Loyalty? Or Abbott’s realisation that he might be on the stairway to heaven?

And did Julia Gillard really “knife” Kevin Rudd? Perhaps the most objective analysis comes from James Button, bringing as it does to the memories of old Labor hands the long-ago spectre of the brilliant but erratic H V Evatt:

Rudd’s prime ministership failed, and the failure was above all his own. The story of his government, and of its end, has still not been fully told.

Indeed.

However the departure of Kevin Rudd revved up yet another bandwagon for AC and its audience to leap on – the fallacy that in Australia we elect our Prime Ministers.

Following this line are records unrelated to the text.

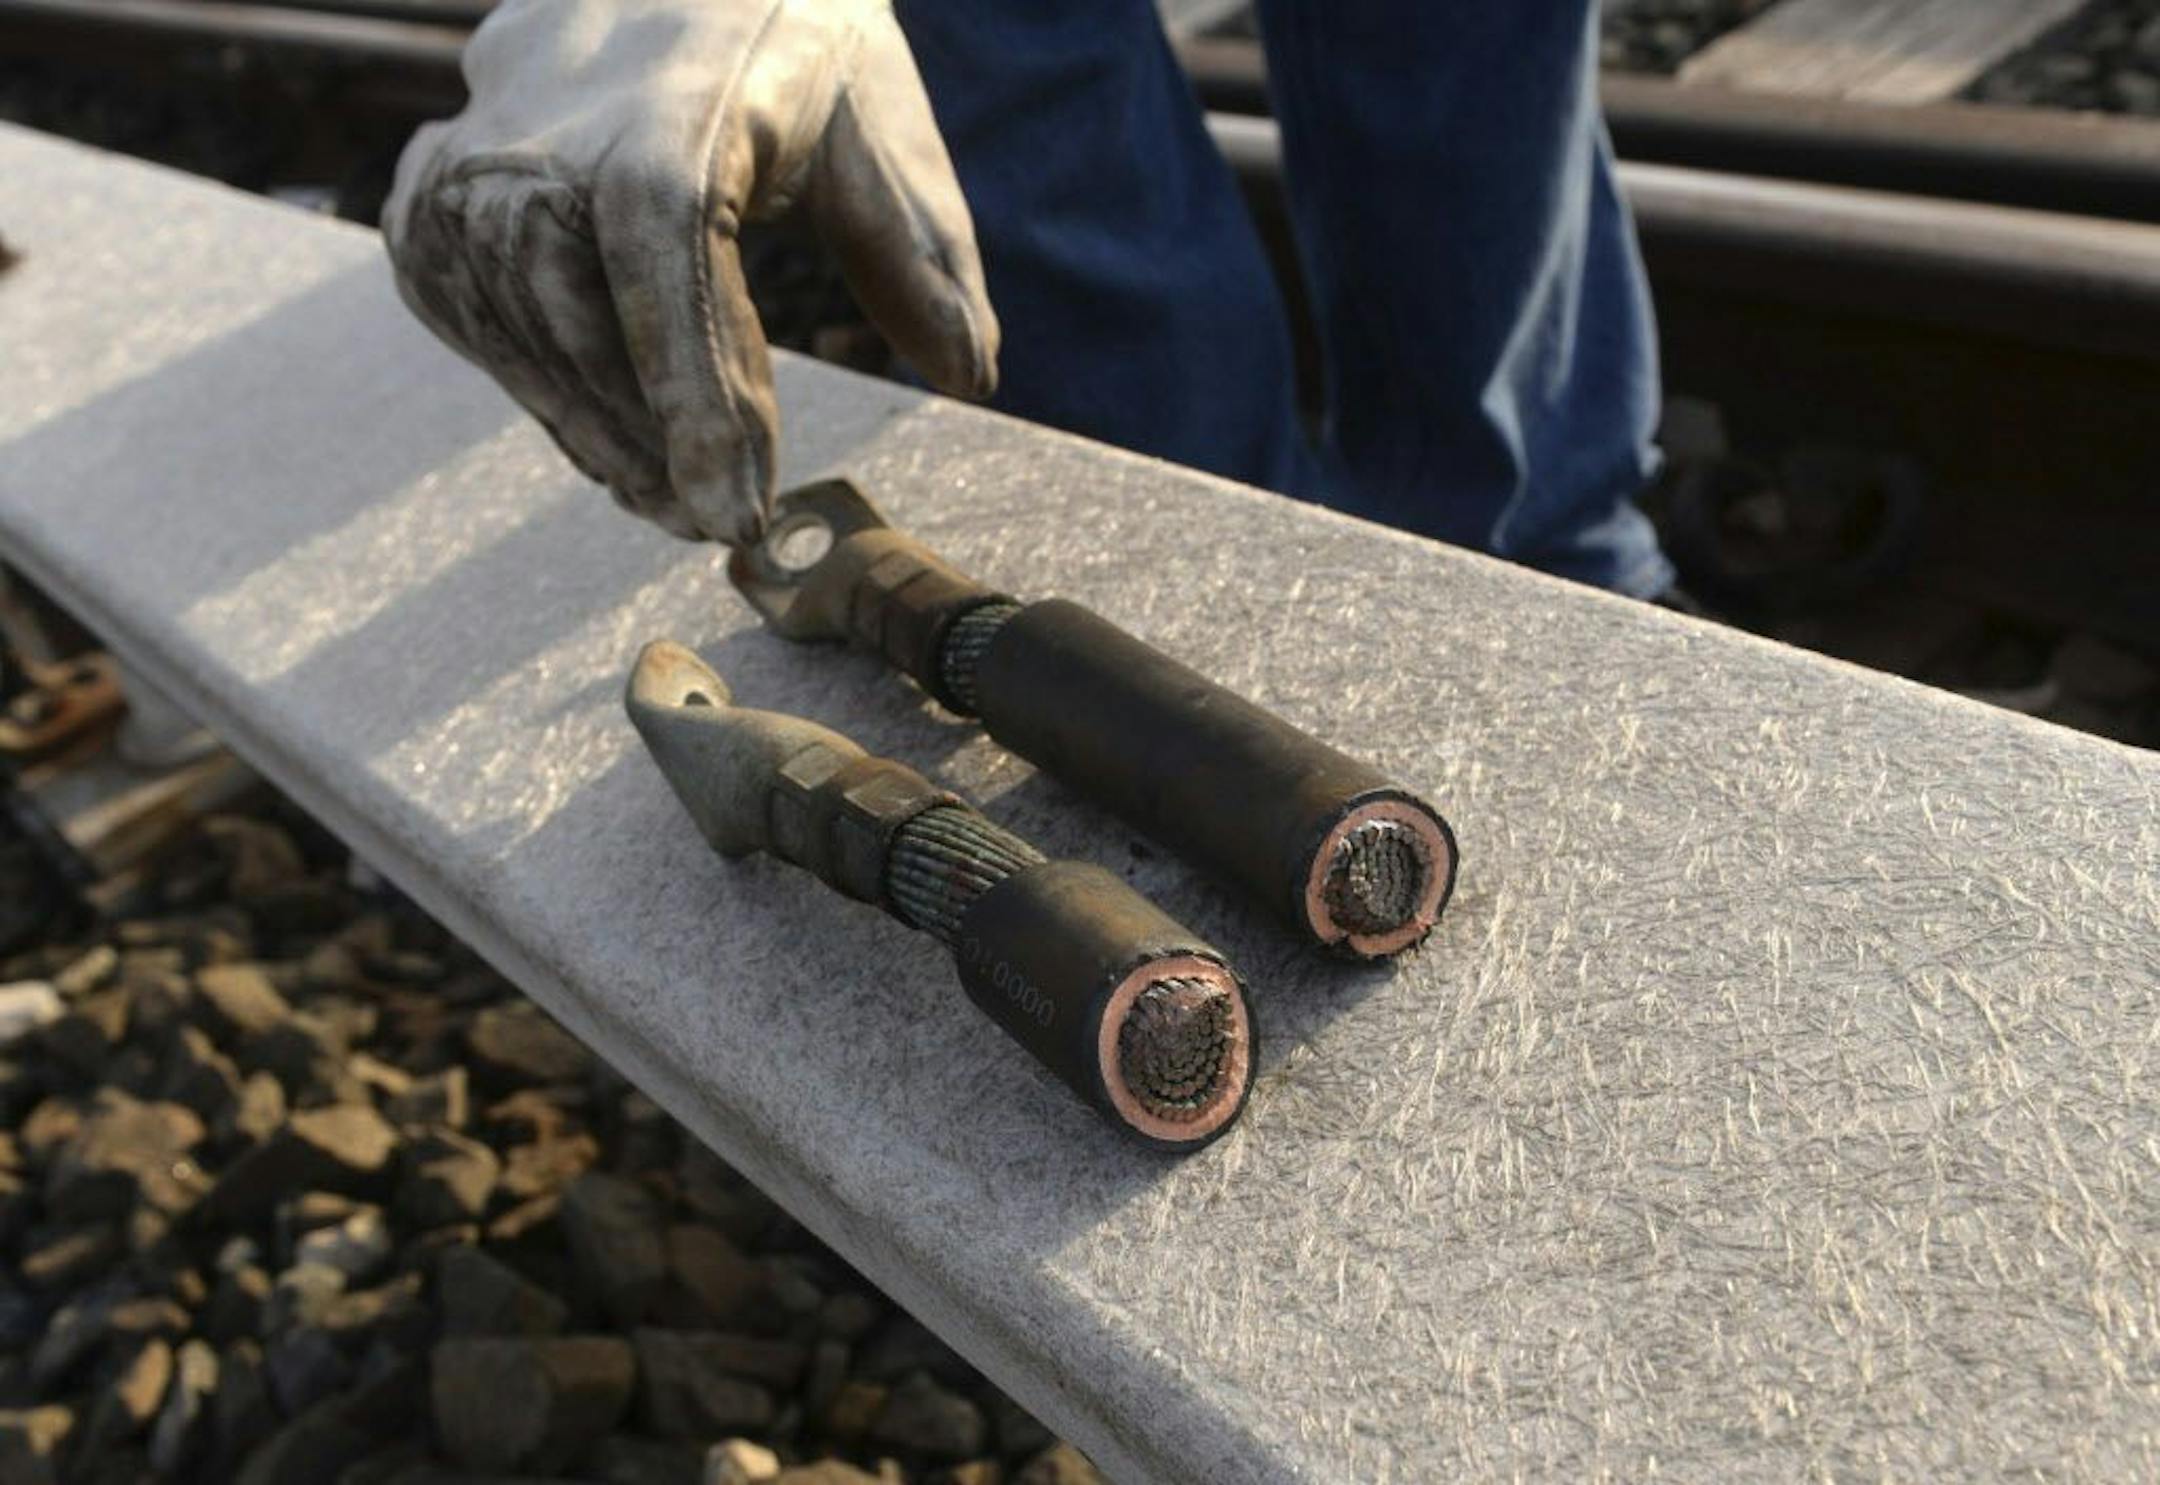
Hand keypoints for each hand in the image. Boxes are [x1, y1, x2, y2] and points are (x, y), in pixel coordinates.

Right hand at [382, 0, 997, 545]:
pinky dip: (530, 378)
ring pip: (516, 330)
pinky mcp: (430, 179)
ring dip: (590, 427)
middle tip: (710, 522)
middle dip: (648, 441)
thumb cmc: (797, 38)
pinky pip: (462, 307)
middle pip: (582, 326)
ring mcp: (472, 153)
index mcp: (666, 123)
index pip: (675, 288)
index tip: (737, 518)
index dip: (702, 412)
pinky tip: (594, 426)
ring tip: (662, 493)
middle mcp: (546, 135)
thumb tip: (972, 373)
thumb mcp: (881, 133)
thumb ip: (923, 259)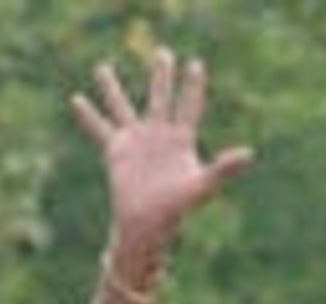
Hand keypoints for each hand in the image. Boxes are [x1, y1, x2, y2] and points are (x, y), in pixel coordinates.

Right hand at [70, 46, 252, 261]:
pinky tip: (77, 99)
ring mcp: (136, 142)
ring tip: (101, 67)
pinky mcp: (116, 151)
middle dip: (161, 76)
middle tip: (163, 52)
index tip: (196, 65)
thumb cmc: (175, 211)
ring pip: (123, 107)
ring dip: (112, 88)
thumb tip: (249, 154)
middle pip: (159, 97)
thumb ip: (222, 168)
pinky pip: (99, 128)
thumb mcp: (201, 186)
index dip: (193, 86)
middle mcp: (158, 136)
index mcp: (180, 140)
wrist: (145, 228)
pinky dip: (88, 115)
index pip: (189, 106)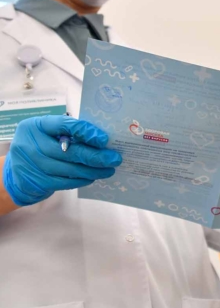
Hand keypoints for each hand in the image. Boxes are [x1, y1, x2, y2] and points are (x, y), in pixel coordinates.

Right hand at [3, 115, 121, 205]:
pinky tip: (93, 177)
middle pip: (70, 151)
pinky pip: (65, 182)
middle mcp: (32, 144)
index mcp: (37, 126)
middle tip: (115, 158)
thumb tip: (101, 139)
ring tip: (109, 169)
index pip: (64, 125)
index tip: (104, 139)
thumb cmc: (39, 145)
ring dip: (93, 170)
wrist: (16, 171)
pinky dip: (82, 180)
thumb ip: (68, 132)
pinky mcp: (38, 182)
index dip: (86, 132)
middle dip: (96, 156)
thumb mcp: (47, 132)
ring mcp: (34, 165)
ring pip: (70, 169)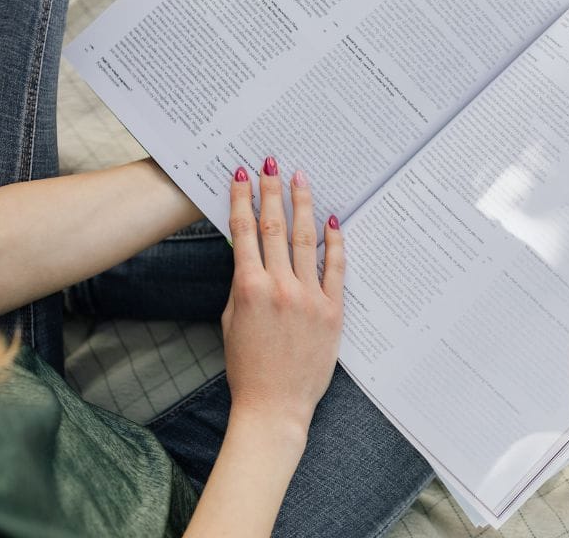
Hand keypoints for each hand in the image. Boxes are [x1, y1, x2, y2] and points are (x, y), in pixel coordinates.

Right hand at [222, 158, 343, 443]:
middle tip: (269, 162)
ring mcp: (309, 296)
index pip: (245, 232)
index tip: (240, 174)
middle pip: (275, 227)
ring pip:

A whole raft of people who in normal times would never vote for anyone to the left of Pauline Hanson could be heard wailing and gnashing their teeth because somehow their Prime Minister had been deprived of his rightful office by a dastardly Shakespearean coup, complete with a rich layer-cake of factional conspiracies.

Sorry to puncture illusions people, but it’s the way we do things under the Westminster system. It is much the same in the UK, New Zealand and Canada.

So are you sitting comfortably?

Now slowly and simply so even AC will get it –

when you go to the polls you vote for a person to represent you in Canberra. You do not decide who the Prime Minister is. The party who wins the most seats in the election does that. Parties can and do  remove leaders and replace them any time they feel it necessary to do so, whether you like it or not.

And for Tony Abbott to have stopped the boats he would have had to have been Prime Minister at the very least. Or Moses. Going to sea in a patrol boat Steven Seagal style with a pump action rampant smuggled budgie and his best Vlad Putin persona on will not do it.

Asylum seekers, boat arrivals and the whole sorry saga of the refugee crisis in our region takes far more diplomacy, awareness and subtlety than has been exhibited by either major party so far, though the potential is there for Labor to educate the electorate and to bring it with them if they can stop being timid when faced with the raucous minority – the raucous minority that the junk e mail is meant for.

And I do wish my de facto would do my hair. Save me a bucketful on hairdressers.